What you have to do
Look through the entries below and say how many lines contain the string "ffffff". Give the number only.

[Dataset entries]

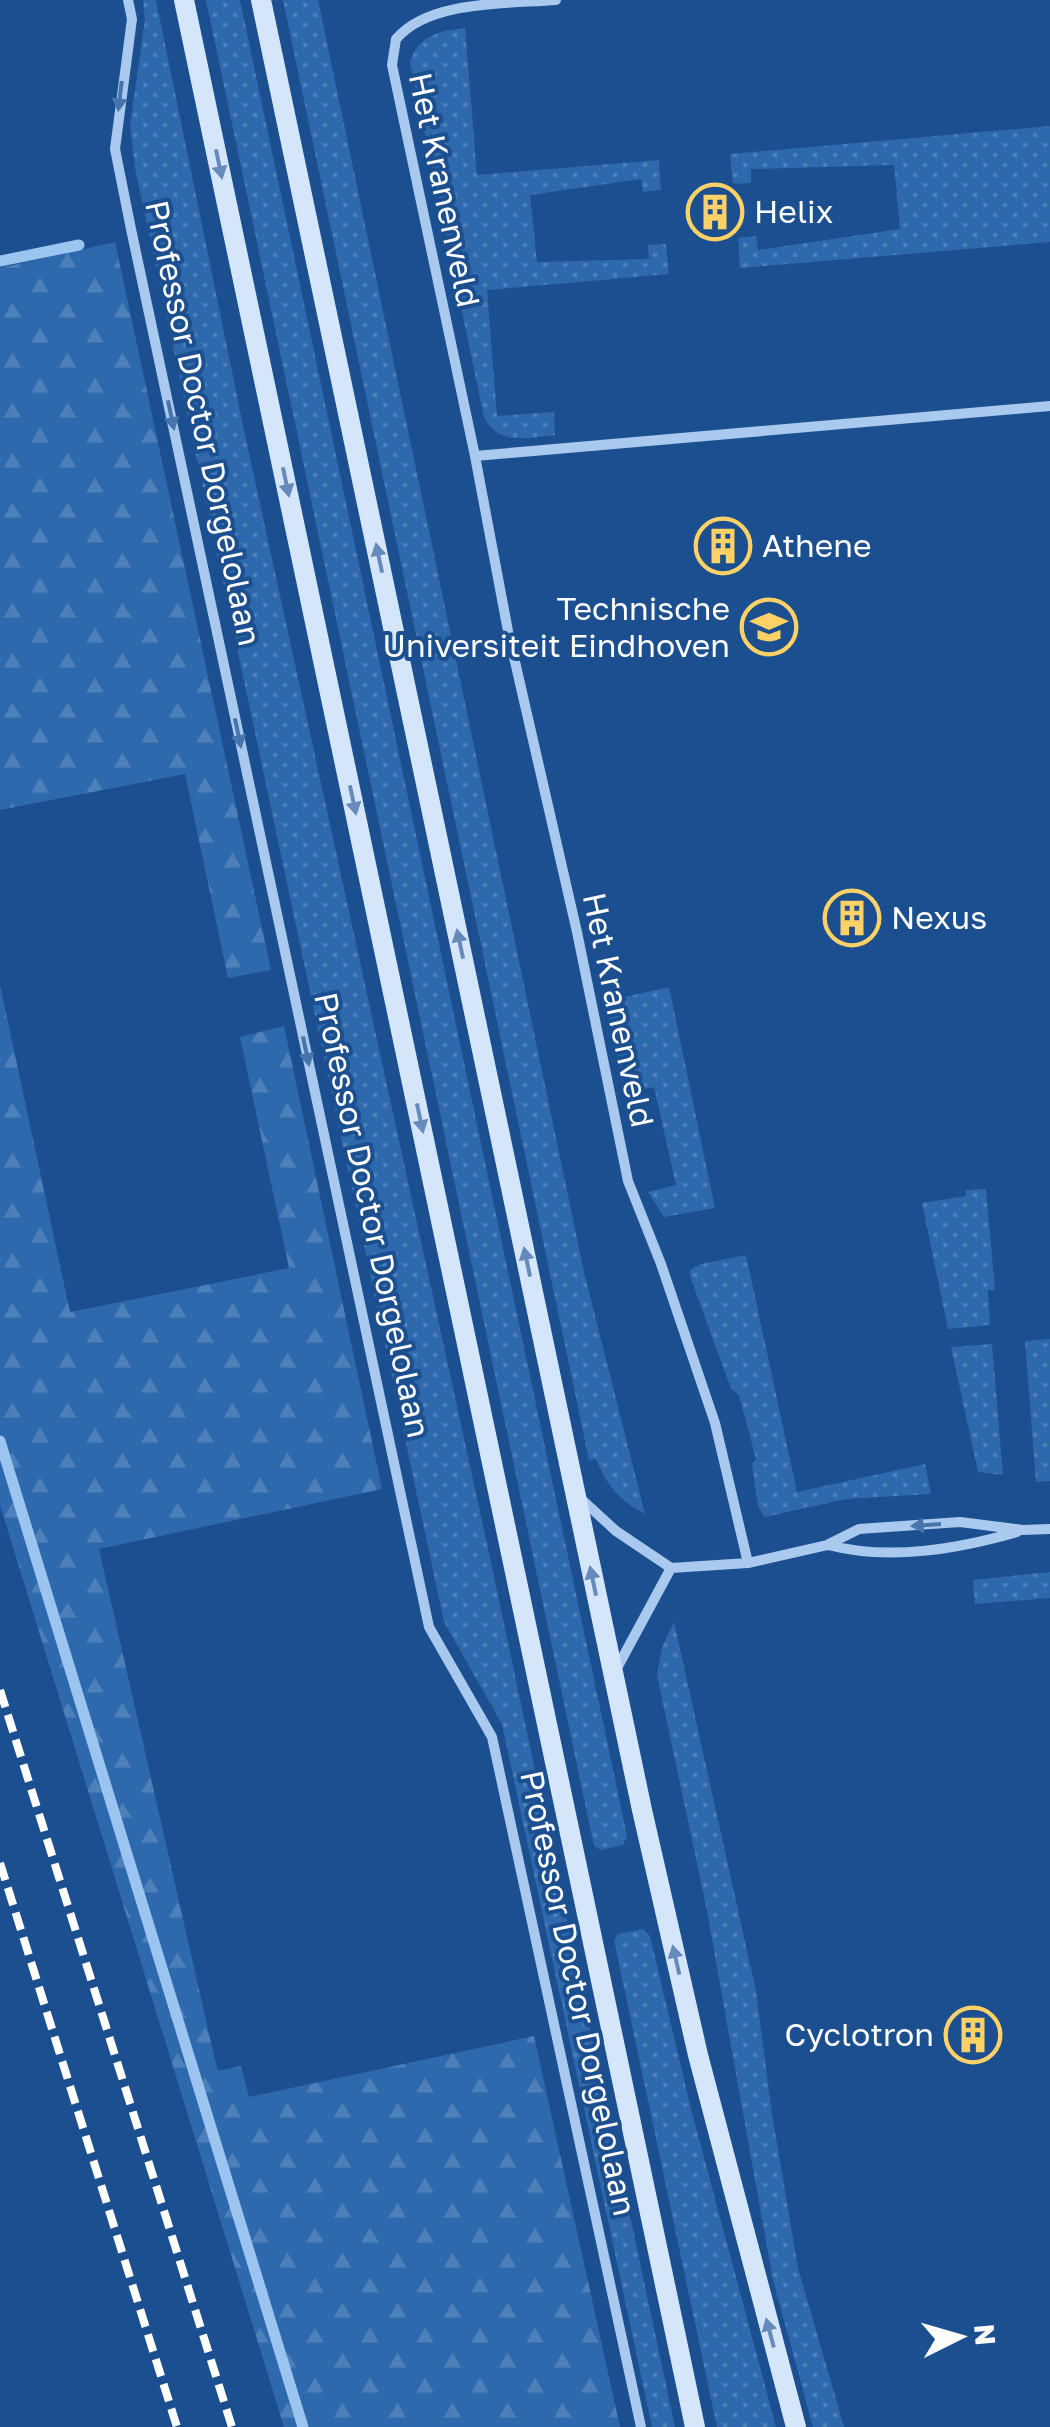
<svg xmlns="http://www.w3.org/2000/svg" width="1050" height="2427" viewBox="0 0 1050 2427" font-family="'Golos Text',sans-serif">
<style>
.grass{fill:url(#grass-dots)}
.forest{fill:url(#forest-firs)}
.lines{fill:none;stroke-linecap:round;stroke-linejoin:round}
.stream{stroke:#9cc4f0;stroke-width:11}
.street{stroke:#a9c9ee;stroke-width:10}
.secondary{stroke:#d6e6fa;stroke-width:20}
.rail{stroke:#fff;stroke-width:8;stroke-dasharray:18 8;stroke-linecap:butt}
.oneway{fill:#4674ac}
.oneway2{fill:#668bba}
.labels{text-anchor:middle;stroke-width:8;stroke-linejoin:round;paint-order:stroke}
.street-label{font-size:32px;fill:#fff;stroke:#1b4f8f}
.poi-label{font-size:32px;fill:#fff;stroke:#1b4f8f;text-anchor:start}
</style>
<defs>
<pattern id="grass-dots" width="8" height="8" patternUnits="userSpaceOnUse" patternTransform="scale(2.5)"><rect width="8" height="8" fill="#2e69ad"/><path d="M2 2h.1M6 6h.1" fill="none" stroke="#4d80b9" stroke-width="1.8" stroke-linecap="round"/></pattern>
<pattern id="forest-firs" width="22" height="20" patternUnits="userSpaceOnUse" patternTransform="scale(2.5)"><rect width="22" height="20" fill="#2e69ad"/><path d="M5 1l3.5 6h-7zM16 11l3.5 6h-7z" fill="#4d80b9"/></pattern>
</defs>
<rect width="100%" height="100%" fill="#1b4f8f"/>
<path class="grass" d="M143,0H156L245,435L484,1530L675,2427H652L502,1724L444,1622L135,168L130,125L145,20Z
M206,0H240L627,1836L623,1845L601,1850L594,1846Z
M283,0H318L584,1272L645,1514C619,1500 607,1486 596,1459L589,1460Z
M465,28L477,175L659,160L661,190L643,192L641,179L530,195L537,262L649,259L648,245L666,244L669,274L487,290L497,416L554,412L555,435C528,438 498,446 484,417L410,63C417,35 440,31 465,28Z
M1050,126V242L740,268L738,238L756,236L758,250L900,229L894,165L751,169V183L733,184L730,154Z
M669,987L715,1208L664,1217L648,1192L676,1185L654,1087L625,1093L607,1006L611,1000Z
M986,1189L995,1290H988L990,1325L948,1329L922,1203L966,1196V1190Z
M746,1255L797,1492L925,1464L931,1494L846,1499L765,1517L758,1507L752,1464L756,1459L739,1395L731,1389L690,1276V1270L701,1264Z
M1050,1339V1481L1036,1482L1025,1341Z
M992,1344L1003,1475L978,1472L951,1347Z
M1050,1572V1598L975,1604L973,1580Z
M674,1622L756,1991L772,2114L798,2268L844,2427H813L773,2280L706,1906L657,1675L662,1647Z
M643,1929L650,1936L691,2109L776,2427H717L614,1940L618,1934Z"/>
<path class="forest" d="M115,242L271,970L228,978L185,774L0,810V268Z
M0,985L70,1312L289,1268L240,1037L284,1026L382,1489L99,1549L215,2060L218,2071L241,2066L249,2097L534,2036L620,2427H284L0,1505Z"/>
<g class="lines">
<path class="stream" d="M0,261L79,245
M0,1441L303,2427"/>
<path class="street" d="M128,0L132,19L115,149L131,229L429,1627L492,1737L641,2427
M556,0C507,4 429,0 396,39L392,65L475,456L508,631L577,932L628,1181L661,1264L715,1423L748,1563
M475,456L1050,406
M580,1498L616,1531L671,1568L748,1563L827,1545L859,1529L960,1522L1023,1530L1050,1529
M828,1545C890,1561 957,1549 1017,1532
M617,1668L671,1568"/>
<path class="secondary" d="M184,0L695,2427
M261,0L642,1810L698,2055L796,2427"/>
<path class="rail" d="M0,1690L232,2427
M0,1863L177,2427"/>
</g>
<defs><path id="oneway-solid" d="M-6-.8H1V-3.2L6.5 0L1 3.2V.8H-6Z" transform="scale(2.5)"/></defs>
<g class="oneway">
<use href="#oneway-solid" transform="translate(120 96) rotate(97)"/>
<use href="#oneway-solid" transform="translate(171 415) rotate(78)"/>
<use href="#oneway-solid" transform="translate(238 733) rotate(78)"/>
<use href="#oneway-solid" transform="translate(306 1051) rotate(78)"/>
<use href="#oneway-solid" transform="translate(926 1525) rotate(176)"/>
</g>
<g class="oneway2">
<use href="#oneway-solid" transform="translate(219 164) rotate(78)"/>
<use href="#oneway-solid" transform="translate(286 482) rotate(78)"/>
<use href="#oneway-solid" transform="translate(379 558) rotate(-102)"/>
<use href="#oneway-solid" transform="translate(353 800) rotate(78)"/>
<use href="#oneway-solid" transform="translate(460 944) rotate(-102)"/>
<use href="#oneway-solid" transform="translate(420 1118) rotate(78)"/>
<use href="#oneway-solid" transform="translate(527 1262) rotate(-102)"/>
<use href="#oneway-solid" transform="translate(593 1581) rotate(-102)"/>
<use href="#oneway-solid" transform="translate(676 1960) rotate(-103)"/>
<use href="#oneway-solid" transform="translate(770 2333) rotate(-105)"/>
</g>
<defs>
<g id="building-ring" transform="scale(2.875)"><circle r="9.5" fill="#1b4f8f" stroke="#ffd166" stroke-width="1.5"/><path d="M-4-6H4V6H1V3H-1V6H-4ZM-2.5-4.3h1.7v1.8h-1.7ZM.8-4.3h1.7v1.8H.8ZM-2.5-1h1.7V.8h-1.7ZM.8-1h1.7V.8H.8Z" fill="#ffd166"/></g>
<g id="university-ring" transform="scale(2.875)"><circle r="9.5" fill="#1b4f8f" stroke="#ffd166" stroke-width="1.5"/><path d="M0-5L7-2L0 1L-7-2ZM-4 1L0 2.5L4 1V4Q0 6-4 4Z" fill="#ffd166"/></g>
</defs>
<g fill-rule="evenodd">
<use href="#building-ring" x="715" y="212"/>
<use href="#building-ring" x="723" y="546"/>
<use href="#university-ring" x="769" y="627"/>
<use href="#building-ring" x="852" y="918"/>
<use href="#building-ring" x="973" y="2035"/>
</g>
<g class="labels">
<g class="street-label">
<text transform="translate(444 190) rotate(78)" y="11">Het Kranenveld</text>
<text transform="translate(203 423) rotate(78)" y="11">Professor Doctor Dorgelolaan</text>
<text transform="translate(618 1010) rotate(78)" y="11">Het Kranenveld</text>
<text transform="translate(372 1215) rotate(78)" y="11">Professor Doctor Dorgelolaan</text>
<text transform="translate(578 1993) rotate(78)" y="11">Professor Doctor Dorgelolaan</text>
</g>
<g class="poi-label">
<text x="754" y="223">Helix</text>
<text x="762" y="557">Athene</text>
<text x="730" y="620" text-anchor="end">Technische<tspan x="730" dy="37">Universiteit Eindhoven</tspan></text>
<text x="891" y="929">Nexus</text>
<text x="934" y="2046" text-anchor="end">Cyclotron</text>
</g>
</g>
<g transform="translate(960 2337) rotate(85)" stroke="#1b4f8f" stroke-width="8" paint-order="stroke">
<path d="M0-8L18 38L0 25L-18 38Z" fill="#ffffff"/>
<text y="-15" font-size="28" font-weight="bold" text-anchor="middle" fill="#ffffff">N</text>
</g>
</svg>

Reply
2